*Texte à lire*

L’isolement de la concession et sa situation - à cheval sur deux provinces, sur deux communautés et sur deux districts - expliquent pourquoi pendant quatre ans personne ne s’était douté de ce qui s’y passait. En avril 2004, lorsque 4 communautés, entre 5000 et 8000 personnes, décident d’aller vérifier l’existence de cette mystérieuse concession, pour, si son existence se vérifie, réclamer le départ de l’entreprise de leurs terres, elles découvrent que la concession existe pour de bon et qu’elle s’étale sur 80 000 hectares. Les paysans font aussi connaissance avec les pratiques de la compagnie minière ainsi qu’avec ses méthodes de dialogue musclé : un paysan est tué par une bombe lacrymogène qui l’atteint en pleine tête tandis que de nombreux autres sont blessés. Mais le triste décompte ne s’arrête pas là, puisque l’année suivante, en juillet-aout 2005, alors qu’une seconde grande marche mène de nouveau des milliers de paysans aux installations de l’entreprise minière, les marcheurs sont attaqués, cette fois-ci directement par Direction Nationale des Opérations Spéciales, dont les forces sont déployées en nombre pour protéger les installations de la compagnie, pourtant illégales, épaulée par les employés d’une entreprise de sécurité privée, la fameuse FORZA(constituée d’anciens membres de la Marine de guerre ayant été chargés des basses besognes lors du règne de Fujimori). Au bilan de cette attaque, on comptera 1 mort, tué par balle, et de nombreux blessés. 32 personnes, dont deux femmes et un journaliste, sont séquestrés et torturés pendant 3 jours. Les femmes seront menacées de viol. En réponse, le gouvernement, au lieu d’ouvrir une enquête sur ces bavures, met en accusation 106 paysans. Autant dire qu’on ne leur fait pas de cadeaux.

*Consignes*
a - Résumez de façon plus concise le paragraphe du texte sur la concession minière qui commence par « L'isolement de la concession », en conservant ses faits principaux.
b - Poursuivez le texte sur la concession minière à partir de sa dernière phrase.
Les enregistrements qui suivent proviennent d'une autre source.

*Enregistrements fournis*

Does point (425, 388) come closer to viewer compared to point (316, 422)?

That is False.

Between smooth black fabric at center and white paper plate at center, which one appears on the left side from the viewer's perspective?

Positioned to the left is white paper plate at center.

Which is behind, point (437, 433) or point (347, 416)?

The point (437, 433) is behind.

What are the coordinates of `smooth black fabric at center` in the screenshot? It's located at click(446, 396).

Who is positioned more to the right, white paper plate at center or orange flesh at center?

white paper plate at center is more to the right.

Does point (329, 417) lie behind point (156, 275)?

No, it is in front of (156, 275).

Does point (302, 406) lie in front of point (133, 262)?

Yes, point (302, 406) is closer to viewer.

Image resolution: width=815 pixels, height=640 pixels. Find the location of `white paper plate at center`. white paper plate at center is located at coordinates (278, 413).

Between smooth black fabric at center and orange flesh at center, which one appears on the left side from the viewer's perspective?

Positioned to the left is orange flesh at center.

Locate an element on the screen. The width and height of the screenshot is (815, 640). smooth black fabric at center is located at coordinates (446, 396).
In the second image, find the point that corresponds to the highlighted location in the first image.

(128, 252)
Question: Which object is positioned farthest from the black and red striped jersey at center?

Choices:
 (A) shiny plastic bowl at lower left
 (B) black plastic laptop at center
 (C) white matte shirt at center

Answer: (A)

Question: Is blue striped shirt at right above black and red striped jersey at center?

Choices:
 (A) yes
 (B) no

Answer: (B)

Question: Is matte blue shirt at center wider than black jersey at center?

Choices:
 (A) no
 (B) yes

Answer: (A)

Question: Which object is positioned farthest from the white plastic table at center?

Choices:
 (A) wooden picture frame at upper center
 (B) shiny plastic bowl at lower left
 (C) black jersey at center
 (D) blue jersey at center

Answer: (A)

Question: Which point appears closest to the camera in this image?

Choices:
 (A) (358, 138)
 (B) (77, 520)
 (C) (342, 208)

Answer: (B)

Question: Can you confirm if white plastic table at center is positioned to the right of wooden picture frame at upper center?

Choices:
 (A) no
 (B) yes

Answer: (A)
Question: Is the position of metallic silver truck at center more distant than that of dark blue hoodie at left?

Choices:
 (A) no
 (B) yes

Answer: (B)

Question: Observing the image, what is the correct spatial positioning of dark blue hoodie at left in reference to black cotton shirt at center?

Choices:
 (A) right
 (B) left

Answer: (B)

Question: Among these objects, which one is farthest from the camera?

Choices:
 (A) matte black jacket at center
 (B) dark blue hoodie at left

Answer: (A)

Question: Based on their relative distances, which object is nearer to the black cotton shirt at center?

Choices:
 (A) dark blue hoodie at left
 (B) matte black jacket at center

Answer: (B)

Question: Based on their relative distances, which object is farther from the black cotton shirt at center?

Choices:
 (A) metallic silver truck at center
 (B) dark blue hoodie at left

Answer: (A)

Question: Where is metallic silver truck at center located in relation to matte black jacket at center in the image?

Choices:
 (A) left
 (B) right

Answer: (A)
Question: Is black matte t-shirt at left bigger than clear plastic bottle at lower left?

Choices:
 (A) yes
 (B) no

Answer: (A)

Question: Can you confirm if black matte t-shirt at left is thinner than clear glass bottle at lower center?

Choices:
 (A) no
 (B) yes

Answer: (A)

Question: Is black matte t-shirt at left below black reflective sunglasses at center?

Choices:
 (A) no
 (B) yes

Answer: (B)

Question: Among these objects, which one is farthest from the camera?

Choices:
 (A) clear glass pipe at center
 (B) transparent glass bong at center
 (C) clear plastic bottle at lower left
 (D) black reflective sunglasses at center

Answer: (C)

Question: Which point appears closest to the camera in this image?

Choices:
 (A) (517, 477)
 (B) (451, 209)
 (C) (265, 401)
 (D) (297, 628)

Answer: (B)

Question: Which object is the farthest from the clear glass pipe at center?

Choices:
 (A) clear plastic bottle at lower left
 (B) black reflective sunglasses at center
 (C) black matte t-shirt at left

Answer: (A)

*Réponses par consigne*
a - Isolée et située à cheval sur deux provinces, deux communautés et deux districts, la concession est restée ignorée pendant quatre ans. En avril 2004, quatre communautés, soit 5000 à 8000 personnes, partent vérifier son existence afin de réclamer le départ de l'entreprise. Elles découvrent qu'elle s'étend sur 80 000 hectares. Un paysan est tué par une bombe lacrymogène et de nombreux autres sont blessés. En juillet-août 2005, une seconde marche est attaquée par la Direction Nationale des Opérations Spéciales, épaulée par la société de sécurité privée FORZA, formée d'anciens membres de la Marine de guerre. Le bilan est d'un mort par balle et de nombreux blessés. Trente-deux personnes, dont deux femmes et un journaliste, sont séquestrées et torturées pendant trois jours, et les femmes sont menacées de viol. Au lieu d'ouvrir une enquête, le gouvernement met en accusation 106 paysans.

b -
Ces terribles événements ne réussissent pas pour autant à démobiliser les paysans pour qui la réplique se doit d’être pacifique. Alors, malgré les 106 procès qu’ils ont sur les épaules, ils acceptent de participer aux tables de dialogue mises en place par le gouvernement de Toledo, qui les endort, jusqu’à ce que son successeur, le docteur Alan Garcia, dont la conception du dialogue est assez originale, décide d’intensifier … la criminalisation de la contestation sociale. Le dialogue est rompu. L’Etat péruvien a choisi son camp, celui de la mine. Il faut dire que la plus grosse fortune du Pérou, Dionisio Romero, propriétaire du groupe le plus riche du pays (Grupo Romero, entre autres spécialisé dans l’exploitation du bois amazonien), qui se dit de centre-gauche et qui aime bien Alan Garcia, est de la région. Il devrait, par ailleurs, racheter 20% des parts de la mine si l’étude d’impact environnemental est validée…


5 –2007,  La consultation populaire

Le dialogue est rompu et les communautés ne vont pas prendre le risque de se faire de nouveau tirer dessus. Alors, en 2007, sur les conseils des « souris des villes » et en s’inspirant de l’expérience de Tambagrande déjà vieille de 5 ans, les communautés des provinces d’Ayabaca, de Huamcabamba et du district de Pacaipama vont faire pression sur leurs maires pour que ceux-ci signent les décrets permettant l’organisation d’une consultation portant sur la présence de la compagnie minière. Au Pérou, le maire d’une province possède la compétence de promulguer des lois locales. Il est donc le seul à pouvoir donner une valeur légale à la consultation, qui, en elle-même, est rendue possible par la loi de participation citoyenne (ley 26 300) .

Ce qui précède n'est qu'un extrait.